Fundamentals 9 min read

How to Correctly Create and Use BigDecimal in Java for Precise Calculations

BigDecimal provides precise arithmetic in Java, but its correct usage requires understanding its internal unscaled value and scale, avoiding the inaccurate BigDecimal(double) constructor, and preferring String or valueOf methods to accurately represent decimal numbers such as 0.1 in financial and e‑commerce applications.

Full-Stack Internet Architecture
Full-Stack Internet Architecture
Full-Stack Internet Architecture
How to Correctly Create and Use BigDecimal in Java for Precise Calculations

BigDecimal, part of java.math, is widely used for precise arithmetic, especially in financial, payment, and e‑commerce systems, because primitive floating‑point types like double cannot represent many decimal fractions exactly.

The article explains why double is imprecise: computers store numbers in binary, and many decimal fractions (e.g., 0.1) become infinite repeating binary fractions, leading to rounding errors as defined by the IEEE‑754 standard.

BigDecimal achieves precision by representing a number as an unscaled integer value together with a scale (the number of digits to the right of the decimal point). The unscaled value may be stored in a long intCompact or a BigInteger intVal depending on its size.

Key fields of the class are:

private final BigInteger intVal;
private final int scale;
private final transient long intCompact;

The scale() method simply returns the scale field, indicating how many decimal places the number has (zero or positive) or, if negative, how many trailing zeros the value represents.

BigDecimal provides four constructors:

BigDecimal(int)
BigDecimal(double)
BigDecimal(long)
BigDecimal(String)

Using new BigDecimal(double) inherits the inaccuracy of the double argument; for example, new BigDecimal(0.1) actually stores 0.1000000000000000055511151231257827021181583404541015625.

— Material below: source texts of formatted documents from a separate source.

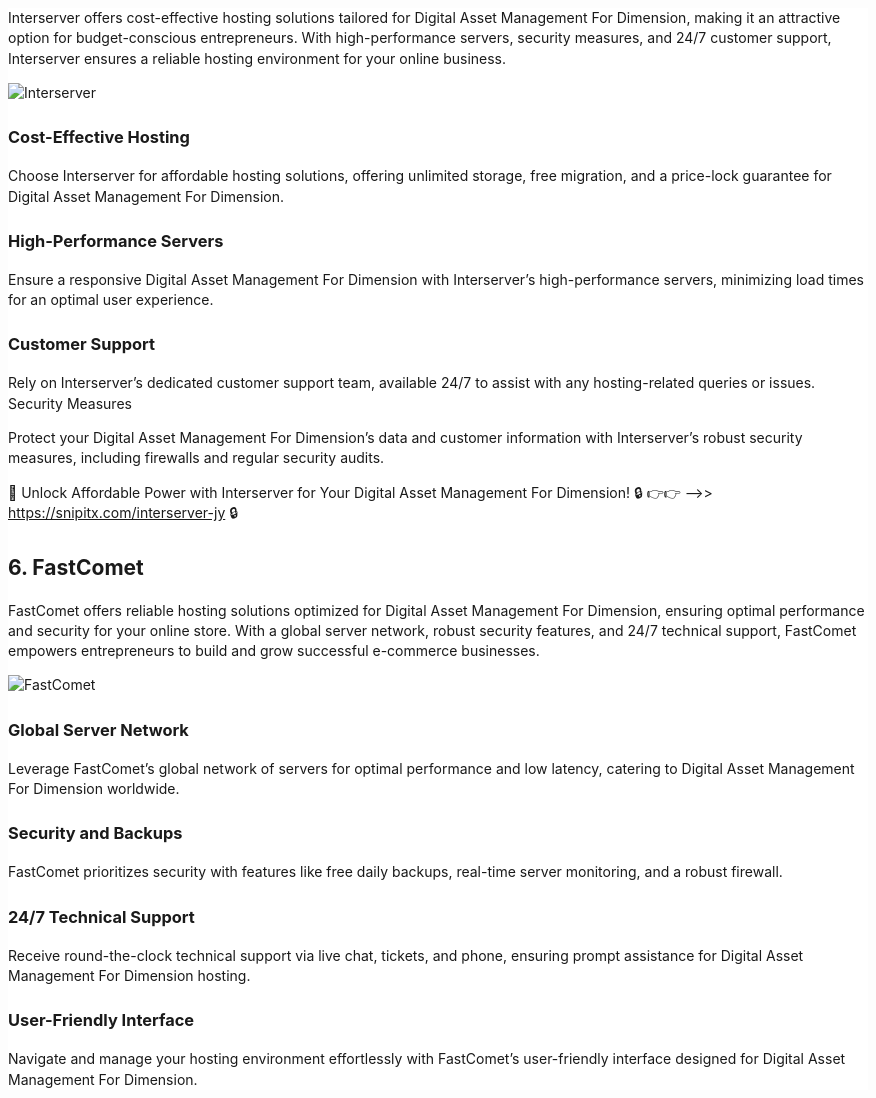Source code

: Interserver offers cost-effective hosting solutions tailored for Digital Asset Management For Dimension, making it an attractive option for budget-conscious entrepreneurs. With high-performance servers, security measures, and 24/7 customer support, Interserver ensures a reliable hosting environment for your online business.

![Interserver](https://i.imgur.com/OM5dOEW.jpeg "Interserver Hosting")

### Cost-Effective Hosting
Choose Interserver for affordable hosting solutions, offering unlimited storage, free migration, and a price-lock guarantee for Digital Asset Management For Dimension.

### High-Performance Servers
Ensure a responsive Digital Asset Management For Dimension with Interserver’s high-performance servers, minimizing load times for an optimal user experience.

### Customer Support
Rely on Interserver’s dedicated customer support team, available 24/7 to assist with any hosting-related queries or issues.
Security Measures

Protect your Digital Asset Management For Dimension’s data and customer information with Interserver’s robust security measures, including firewalls and regular security audits.

💸 Unlock Affordable Power with Interserver for Your Digital Asset Management For Dimension! 🔒
👉👉 -->> https://snipitx.com/interserver-jy 🔒

## 6. FastComet

FastComet offers reliable hosting solutions optimized for Digital Asset Management For Dimension, ensuring optimal performance and security for your online store. With a global server network, robust security features, and 24/7 technical support, FastComet empowers entrepreneurs to build and grow successful e-commerce businesses.

![FastComet](https://i.imgur.com/7qgXuWp.png "FastComet Hosting")

### Global Server Network
Leverage FastComet’s global network of servers for optimal performance and low latency, catering to Digital Asset Management For Dimension worldwide.

### Security and Backups
FastComet prioritizes security with features like free daily backups, real-time server monitoring, and a robust firewall.

### 24/7 Technical Support
Receive round-the-clock technical support via live chat, tickets, and phone, ensuring prompt assistance for Digital Asset Management For Dimension hosting.

### User-Friendly Interface
Navigate and manage your hosting environment effortlessly with FastComet’s user-friendly interface designed for Digital Asset Management For Dimension.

Therefore, to create an exact decimal value, the article recommends using the String constructor or BigDecimal.valueOf(double) , which internally uses Double.toString to obtain a precise representation.

Example of the recommended approaches:

BigDecimal recommend1 = new BigDecimal("0.1");
BigDecimal recommend2 = BigDecimal.valueOf(0.1);

In summary, because binary floating‑point cannot precisely represent many decimal fractions, developers should avoid the BigDecimal(double) constructor and instead use the String constructor or valueOf to ensure accurate calculations.